Monday, November 10, 2014

The Disease of Business

If you would have asked me last week how I was doing, I would have answered with a statement along the lines of being busy and not having enough time to get things accomplished. Come to think of it, I find most of my friends and acquaintances living this very same busy lifestyle almost every day. Today however was different. No major obligations. No important tasks. No timeline or schedule to follow. In this society we all are a part of, it seems that days like today are becoming few and far between.

A typical day in most of our lives looks something like this: wake up far earlier than we’d like, prepare for our day by eating breakfast with the seemingly endless noise of negativity coming from the morning news, drive to work or school later than we had planned, sit through our day for hours on end, drive home thinking of all we still have to do, complete some form of “homework” (supper, dishes, school work, etc), and try and catch some rest before this cycle begins all over again the very next day…and the day after that…and so on and so forth.

Today, while being caught bored and making tasks to accomplish to occupy my time, a thought began to form in my head. How did we end up living like this? Why do we do this to ourselves? When did we forget that we are human beings, not human doings?

Let’s look back at a typical day in the life of me, Derek Berkshire. Kicking around a soccer ball, making the world’s greatest mud pies (you all know you’re guilty of making a few in your day too), climbing trees, creating the next famous work of art using my unique art supplies…crayons, building forts throughout the house, and living in my self-created world. I had no agenda. No responsibilities. No schedule dictating my actions.

Don’t get me wrong, I am well aware that this life I now live, a more adult life with actual responsibilities, is vastly different from that of my youth. However, what changed to make my life and perhaps yours too, one with a seemingly endless to-do list, so different from the life I once lived? When did a family supper, a meaningful conversation with a friend, random trips to the movies, spontaneous phone calls, game nights, and all of those other “past times” we used to partake in become inferior to the life we now live? The life full of obligations, bills, paperwork, house cleaning, schedules, meetings, jobs, and so much more.
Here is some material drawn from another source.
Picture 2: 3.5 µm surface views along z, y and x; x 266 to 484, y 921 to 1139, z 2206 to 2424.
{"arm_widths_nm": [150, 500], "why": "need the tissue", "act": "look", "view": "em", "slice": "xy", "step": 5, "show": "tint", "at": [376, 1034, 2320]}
How did we create a world in which we have more and more and more to do with less time for leisure, less time for reflection, less time for community, less time to just…be? For me it’s a multitude of things. Technology, the natural pace of society, deadlines. It seems that we have created a world in which we must have no down time in order to feel satisfied; yet, at one point in our lives we felt content with the simplicities that now escape that very same person.
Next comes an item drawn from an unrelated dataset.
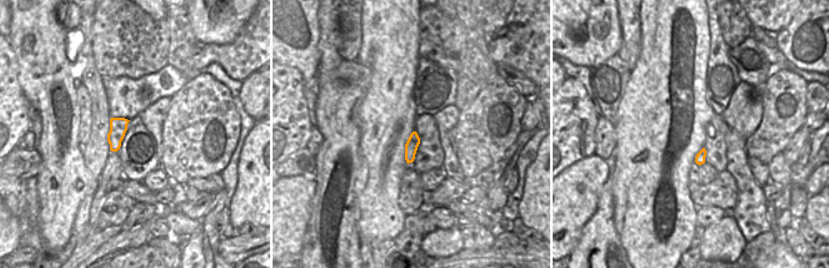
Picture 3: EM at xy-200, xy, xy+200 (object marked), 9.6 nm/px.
{"act": "pass", "runs_along": {"pic": 2, "px": [[640, 115], [771, 173]]}, "found": "continuous, no second cell"}

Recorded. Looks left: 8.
{"why": "calibre changes", "act": "look", "view": "3d", "um": 3.5, "at": [465, 1105, 2445]}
It’s true; life has evolved. To a certain extent, we are forced to live a life full of actions in order to succeed or make ends meet. Our lives are full of schedules and lists and a plethora of other occurrences. Perhaps, we must live this newly evolved life void of mud pies and crayons. Perhaps, down time simply is ceasing to exist. Regardless, the question remains. How are you doing?
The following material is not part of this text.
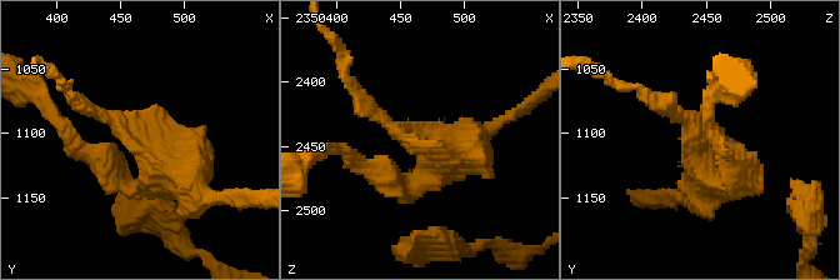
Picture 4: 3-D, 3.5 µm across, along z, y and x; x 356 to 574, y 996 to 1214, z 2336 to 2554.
{"act": "look", "view": "em", "slice": "xy", "step": 5, "show": "tint", "at": [464, 1104, 2448]}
As I sat around the house in sweats and soaking in the boredom that my day off allowed, I realized something. Maybe, just maybe, this question of “How are you doing?” isn’t asking what I initially thought. Maybe, it’s instead asking “How are you…how is your heart…how is your soul…how are you?”

With that question in mind, I would have answered this way: I am a busy human being. “Being” used with extraordinary care. No, I’m not a human doing despite my phone, laptop, to-do lists, and schedules being used each and every day. You see, it’s all about attitude really. Those healing conversations, that connection with my friends and family, the fact that I’m doing what I love…that is what makes today—along with every day—great. So go ahead, with that in mind, ask me. How am I doing? I know what I’ll say. I am too busy and feel there is not enough time to get things accomplished but that’s okay, I am doing great. How are you doing?